The US economy faces a stagflation dilemma, and global Capital Market fluctuations are intensifying.
Recent economic data from the United States shows signs of stagflation, raising concerns in the market. The GDP growth rate in the first quarter was only 1.6%, significantly lower than expected; meanwhile, the core PCE price index rose unexpectedly by 3.7%, indicating that inflationary pressures remain severe. This stands in stark contrast to the optimistic "Goldilocks" economic expectations prevalent in the market at the beginning of the year.
In the face of persistently high inflation, the Federal Reserve may delay the timing of interest rate cuts and reduce the magnitude of those cuts. However, the likelihood of continuing to raise interest rates is relatively low. In the future, as factors such as stabilizing commodity prices and rebalancing in the labor market come into play, core inflation is expected to decline. Currently, Federal Reserve officials are generally dovish, suggesting that the U.S. still has policy space to address inflation.

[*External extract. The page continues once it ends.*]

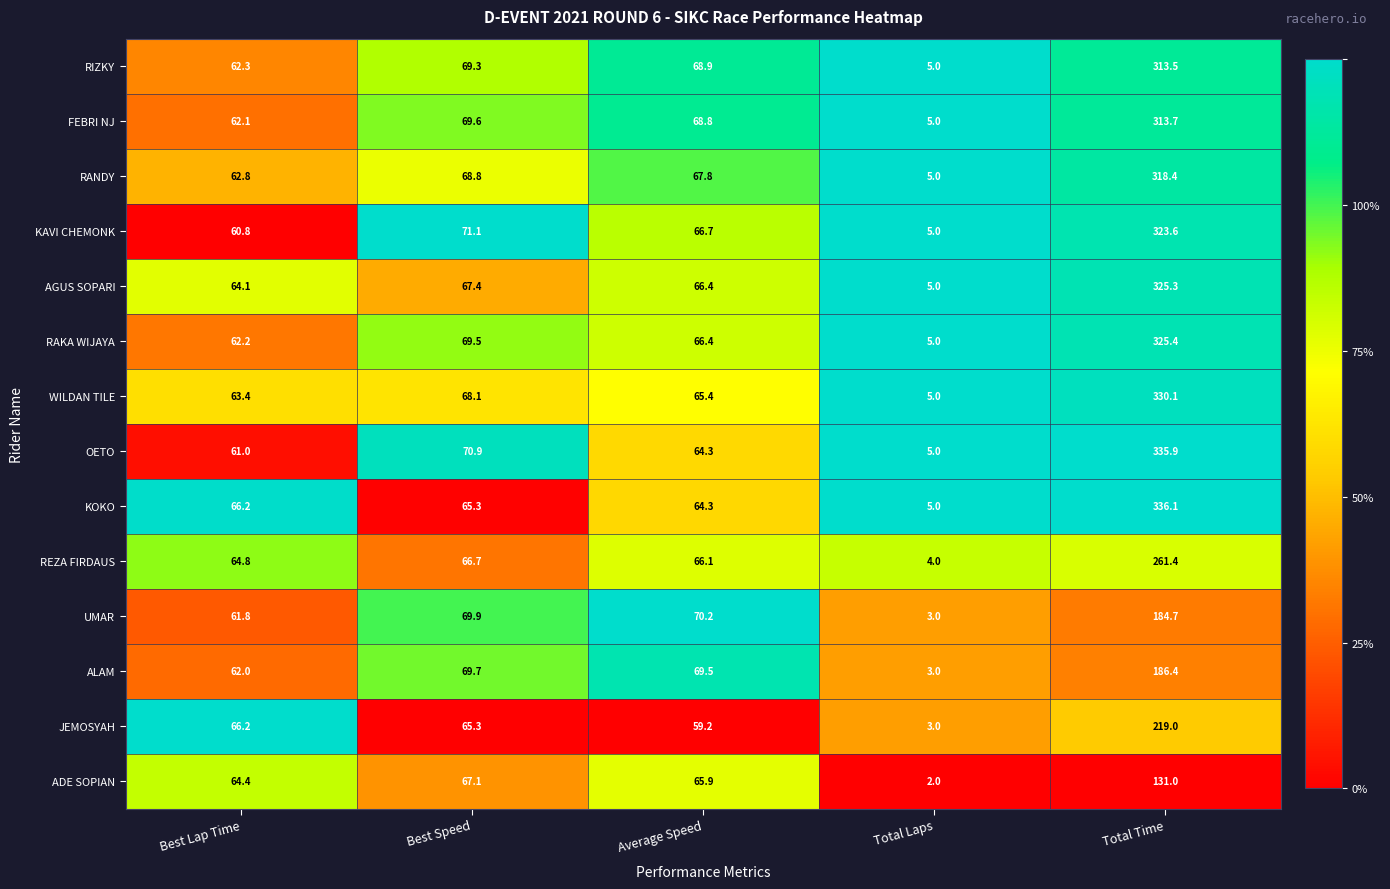

Which series changed the most between Best Lap Time and Total Time?

OETO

Geopolitical conflicts are another important factor in this month's Capital Market Fluctuation. However, major powers are maintaining restraint, and the likelihood of a large-scale conflict is very small. The impact of geopolitics on financial markets is often short-term.
After experiencing a "crazy bull" market for 5 months, the US stock market has undergone a significant adjustment, with the Nasdaq index briefly falling to the 120-day moving average. This mainly reflects changes in interest rate cut expectations, putting pressure on the valuations of tech stocks. A certain investment bank has downgraded the ratings of six major tech stocks, believing that their profit momentum is facing a cooling down.
The Japanese stock market has also experienced a significant correction, mainly influenced by the depreciation of the yen and the strengthening of the dollar. However, other markets such as Europe and India have performed relatively steadily, showing no signs of systemic risk for now.
The cryptocurrency market has been sluggish this month, with Bitcoin temporarily dropping below $60,000. Currently, the crypto market shows a high correlation with traditional asset movements, particularly resembling the stock price trends of a certain tech giant. This reflects that Bitcoin may have been bound to US ETFs, deviating from its decentralized nature.
However, Hong Kong has recently officially approved 6 virtual asset spot ETFs, including 3 Bitcoin ETFs and 3 Ethereum ETFs. This is expected to bring about $1 billion in incremental funds to the crypto market. Australia also plans to launch a Bitcoin ETF by the end of the year. The listing of ETFs in various places is expected to uphold the decentralization of Bitcoin's secondary market pricing power, returning it to the intrinsic value of electronic gold.
Overall, despite the economic challenges faced by the United States, the global financial markets have not yet shown widespread signs of crisis. Asian markets such as Hong Kong's innovative initiatives in the cryptocurrency sector may become new growth points for the global Capital Market, driving the cryptocurrency market towards maturity and regulation.